> [TASK TO CARRY OUT]
In the records, find each line where "dans" occurs, and copy it.
─── RECORDS SUPPLIED
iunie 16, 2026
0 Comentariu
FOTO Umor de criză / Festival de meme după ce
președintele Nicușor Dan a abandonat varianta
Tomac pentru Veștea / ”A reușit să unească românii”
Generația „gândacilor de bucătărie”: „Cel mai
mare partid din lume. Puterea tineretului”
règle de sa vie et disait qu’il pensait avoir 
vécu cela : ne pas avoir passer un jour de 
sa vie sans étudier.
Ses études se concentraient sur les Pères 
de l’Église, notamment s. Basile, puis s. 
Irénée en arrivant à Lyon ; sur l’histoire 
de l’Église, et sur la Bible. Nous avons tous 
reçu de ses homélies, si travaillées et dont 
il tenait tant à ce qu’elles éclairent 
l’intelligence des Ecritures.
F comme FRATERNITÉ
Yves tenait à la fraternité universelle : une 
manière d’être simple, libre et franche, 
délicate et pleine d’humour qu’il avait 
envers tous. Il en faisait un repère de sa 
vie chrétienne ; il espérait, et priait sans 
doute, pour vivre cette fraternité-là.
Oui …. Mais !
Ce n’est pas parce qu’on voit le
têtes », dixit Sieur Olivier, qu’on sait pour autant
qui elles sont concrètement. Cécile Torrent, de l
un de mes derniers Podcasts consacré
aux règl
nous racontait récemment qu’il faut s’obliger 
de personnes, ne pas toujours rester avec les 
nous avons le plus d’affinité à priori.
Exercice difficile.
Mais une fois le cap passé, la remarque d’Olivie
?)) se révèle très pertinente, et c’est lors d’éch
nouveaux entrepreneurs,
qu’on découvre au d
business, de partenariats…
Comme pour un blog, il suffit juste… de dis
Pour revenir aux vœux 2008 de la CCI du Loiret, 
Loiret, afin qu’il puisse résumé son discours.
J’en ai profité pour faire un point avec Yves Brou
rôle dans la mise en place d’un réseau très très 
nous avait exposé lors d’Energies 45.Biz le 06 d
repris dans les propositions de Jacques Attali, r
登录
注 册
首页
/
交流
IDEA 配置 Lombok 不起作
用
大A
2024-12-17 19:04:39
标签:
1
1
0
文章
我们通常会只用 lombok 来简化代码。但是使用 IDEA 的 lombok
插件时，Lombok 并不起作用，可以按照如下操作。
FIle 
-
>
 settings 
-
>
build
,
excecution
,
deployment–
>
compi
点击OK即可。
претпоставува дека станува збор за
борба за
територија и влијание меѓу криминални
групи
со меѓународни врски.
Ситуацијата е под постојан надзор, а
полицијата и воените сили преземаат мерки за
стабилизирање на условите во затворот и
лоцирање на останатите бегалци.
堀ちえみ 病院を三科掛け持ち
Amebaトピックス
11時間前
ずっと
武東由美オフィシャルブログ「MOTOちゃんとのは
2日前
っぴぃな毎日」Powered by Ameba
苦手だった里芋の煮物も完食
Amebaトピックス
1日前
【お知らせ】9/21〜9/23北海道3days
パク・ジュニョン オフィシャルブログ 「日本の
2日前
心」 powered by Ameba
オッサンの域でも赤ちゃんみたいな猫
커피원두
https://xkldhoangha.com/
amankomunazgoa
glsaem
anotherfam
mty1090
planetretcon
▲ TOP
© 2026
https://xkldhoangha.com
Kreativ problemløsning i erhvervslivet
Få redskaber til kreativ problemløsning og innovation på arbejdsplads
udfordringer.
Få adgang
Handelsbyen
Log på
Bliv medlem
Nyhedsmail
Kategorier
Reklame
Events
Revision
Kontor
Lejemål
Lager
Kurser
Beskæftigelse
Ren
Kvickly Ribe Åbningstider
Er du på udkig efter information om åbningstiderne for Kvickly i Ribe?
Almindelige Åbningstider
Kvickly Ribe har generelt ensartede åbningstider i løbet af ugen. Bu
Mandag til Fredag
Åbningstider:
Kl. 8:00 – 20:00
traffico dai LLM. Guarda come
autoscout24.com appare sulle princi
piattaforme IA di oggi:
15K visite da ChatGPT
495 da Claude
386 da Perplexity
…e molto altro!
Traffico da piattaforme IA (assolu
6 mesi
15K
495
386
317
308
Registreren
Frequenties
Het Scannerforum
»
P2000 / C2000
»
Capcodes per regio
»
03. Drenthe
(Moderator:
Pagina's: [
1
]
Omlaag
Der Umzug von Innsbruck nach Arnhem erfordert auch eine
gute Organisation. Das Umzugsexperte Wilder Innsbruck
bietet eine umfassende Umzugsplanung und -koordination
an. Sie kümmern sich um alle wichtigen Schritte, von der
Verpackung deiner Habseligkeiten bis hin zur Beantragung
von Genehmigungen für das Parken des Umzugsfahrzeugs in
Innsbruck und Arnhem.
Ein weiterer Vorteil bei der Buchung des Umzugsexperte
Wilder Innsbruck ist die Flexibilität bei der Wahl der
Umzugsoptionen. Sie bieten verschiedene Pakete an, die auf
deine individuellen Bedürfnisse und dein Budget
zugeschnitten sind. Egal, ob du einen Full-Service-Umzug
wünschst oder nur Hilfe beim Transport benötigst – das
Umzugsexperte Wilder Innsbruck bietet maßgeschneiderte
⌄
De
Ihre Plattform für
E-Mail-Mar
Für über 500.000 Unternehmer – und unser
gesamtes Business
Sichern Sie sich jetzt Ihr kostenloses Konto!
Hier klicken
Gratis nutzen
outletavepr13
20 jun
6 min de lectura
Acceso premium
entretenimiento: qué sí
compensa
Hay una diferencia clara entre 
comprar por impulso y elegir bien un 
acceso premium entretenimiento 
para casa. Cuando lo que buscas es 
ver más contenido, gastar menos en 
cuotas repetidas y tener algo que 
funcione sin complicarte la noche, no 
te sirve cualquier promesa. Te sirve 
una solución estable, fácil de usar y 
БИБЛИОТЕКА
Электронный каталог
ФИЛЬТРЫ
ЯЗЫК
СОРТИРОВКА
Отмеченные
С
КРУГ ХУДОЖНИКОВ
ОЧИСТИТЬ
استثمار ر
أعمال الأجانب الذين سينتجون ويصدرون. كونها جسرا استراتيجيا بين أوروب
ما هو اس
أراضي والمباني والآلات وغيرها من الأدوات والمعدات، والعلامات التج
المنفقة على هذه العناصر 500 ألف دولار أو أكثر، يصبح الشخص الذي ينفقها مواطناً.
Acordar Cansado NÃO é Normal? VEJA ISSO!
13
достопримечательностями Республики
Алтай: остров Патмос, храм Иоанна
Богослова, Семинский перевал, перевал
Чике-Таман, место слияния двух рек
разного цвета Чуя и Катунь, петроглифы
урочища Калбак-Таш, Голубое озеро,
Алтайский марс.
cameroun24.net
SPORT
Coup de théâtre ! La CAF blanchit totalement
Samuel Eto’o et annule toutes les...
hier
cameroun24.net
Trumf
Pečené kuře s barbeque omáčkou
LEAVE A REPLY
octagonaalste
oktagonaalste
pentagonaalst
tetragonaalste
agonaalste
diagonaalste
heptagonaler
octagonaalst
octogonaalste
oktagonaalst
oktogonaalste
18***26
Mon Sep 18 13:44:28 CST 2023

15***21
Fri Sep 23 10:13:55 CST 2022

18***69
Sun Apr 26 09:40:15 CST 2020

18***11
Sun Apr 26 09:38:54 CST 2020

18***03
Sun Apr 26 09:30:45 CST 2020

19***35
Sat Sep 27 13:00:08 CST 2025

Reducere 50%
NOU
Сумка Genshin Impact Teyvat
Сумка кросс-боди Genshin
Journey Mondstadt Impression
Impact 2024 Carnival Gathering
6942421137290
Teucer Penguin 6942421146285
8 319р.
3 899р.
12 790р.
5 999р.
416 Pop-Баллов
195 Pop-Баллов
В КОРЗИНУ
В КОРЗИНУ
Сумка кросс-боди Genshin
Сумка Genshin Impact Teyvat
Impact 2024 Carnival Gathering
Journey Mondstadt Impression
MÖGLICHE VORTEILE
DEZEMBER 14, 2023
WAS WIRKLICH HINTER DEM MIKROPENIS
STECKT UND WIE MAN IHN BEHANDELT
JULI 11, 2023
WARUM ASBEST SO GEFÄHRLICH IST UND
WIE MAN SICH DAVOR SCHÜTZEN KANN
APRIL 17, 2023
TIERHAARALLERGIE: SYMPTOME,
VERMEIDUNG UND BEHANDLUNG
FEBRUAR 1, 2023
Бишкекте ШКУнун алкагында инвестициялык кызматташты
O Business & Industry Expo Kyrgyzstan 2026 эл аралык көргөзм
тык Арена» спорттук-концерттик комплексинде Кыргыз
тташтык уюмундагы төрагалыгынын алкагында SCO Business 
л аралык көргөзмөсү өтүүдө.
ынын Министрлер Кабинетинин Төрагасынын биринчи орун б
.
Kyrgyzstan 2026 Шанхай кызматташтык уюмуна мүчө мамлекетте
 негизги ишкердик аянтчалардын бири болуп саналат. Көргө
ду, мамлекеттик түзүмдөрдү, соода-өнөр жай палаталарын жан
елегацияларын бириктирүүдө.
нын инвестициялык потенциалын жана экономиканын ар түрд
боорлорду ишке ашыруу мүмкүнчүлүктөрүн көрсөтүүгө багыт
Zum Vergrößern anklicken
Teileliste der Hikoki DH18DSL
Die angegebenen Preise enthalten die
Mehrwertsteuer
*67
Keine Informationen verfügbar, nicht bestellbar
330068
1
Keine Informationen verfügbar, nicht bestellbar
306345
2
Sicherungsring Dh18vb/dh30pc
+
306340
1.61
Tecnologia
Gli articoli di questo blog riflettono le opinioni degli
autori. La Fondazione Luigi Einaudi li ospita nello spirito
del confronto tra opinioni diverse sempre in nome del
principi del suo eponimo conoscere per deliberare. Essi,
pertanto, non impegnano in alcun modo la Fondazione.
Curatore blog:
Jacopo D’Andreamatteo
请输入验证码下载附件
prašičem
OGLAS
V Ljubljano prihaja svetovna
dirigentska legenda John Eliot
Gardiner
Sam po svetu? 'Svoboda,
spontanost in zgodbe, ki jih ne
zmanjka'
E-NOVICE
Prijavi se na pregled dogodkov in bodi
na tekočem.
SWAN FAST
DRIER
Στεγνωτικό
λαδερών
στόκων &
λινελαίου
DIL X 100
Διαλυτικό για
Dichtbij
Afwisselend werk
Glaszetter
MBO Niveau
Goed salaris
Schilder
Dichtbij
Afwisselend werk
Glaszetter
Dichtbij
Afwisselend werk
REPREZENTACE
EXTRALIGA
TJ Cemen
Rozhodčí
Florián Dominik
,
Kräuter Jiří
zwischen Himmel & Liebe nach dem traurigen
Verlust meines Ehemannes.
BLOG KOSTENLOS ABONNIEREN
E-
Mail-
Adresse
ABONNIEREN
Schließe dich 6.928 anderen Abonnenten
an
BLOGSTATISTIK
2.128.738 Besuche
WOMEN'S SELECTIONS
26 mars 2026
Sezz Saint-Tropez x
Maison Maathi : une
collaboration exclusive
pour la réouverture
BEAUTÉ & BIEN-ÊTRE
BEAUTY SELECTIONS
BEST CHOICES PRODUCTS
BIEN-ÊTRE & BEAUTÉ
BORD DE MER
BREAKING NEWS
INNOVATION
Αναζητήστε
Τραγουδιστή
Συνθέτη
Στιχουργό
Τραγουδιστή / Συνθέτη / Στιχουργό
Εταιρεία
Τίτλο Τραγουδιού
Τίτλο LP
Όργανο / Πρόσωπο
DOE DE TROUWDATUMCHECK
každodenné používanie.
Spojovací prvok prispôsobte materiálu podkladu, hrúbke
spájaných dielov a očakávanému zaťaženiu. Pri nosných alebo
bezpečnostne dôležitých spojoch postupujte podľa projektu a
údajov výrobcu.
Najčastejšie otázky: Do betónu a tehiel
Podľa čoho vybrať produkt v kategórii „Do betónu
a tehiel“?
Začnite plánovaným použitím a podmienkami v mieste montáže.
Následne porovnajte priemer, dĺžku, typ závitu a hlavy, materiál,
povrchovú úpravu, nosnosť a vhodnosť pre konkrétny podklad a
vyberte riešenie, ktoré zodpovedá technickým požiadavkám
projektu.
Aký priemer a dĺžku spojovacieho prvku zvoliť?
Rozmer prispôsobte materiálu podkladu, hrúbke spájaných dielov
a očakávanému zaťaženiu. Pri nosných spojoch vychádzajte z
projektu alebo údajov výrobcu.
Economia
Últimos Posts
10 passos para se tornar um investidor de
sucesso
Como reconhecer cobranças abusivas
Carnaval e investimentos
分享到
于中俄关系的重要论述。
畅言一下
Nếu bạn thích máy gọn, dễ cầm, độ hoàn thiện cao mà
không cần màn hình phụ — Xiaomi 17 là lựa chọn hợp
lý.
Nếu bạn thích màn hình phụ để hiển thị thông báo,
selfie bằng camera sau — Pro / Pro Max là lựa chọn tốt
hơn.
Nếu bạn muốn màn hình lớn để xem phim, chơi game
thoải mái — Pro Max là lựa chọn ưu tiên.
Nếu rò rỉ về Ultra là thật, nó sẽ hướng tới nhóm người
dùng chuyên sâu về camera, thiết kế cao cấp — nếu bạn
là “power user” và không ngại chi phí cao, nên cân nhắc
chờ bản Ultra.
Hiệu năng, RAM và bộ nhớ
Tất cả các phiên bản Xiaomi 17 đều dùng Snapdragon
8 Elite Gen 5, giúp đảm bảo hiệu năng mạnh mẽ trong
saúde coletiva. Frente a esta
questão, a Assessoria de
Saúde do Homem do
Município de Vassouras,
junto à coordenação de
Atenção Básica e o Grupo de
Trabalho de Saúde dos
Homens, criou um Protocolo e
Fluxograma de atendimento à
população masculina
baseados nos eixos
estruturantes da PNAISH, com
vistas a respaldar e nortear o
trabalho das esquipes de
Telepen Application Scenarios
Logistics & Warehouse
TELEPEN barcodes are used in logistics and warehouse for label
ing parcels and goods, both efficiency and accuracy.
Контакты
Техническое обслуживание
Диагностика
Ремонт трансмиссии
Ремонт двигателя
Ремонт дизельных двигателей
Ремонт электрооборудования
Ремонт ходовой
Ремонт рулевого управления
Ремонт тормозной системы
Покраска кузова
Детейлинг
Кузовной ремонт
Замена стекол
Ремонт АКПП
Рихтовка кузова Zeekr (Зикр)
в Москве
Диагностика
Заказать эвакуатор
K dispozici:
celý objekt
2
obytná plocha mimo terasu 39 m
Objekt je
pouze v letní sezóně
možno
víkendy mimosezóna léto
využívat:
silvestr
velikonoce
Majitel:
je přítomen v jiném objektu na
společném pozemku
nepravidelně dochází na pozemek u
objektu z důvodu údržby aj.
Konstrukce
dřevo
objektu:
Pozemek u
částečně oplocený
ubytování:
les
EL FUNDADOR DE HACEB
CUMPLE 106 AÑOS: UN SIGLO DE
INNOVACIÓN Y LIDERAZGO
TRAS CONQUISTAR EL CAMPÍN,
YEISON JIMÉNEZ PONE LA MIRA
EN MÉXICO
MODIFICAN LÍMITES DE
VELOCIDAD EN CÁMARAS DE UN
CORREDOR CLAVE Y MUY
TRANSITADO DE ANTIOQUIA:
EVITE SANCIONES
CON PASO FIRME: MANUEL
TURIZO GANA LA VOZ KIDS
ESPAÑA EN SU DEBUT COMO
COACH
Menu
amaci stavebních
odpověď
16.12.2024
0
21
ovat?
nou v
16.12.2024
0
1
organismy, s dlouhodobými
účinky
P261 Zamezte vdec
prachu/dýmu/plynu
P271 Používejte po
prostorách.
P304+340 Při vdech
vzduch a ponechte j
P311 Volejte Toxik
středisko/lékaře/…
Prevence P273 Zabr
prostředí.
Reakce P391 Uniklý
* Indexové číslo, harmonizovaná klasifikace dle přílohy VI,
──────
> [SOLUTION TO THIS PROBLEM]
rôle dans la mise en place d’un réseau très très 
repris dans les propositions de Jacques Attali, r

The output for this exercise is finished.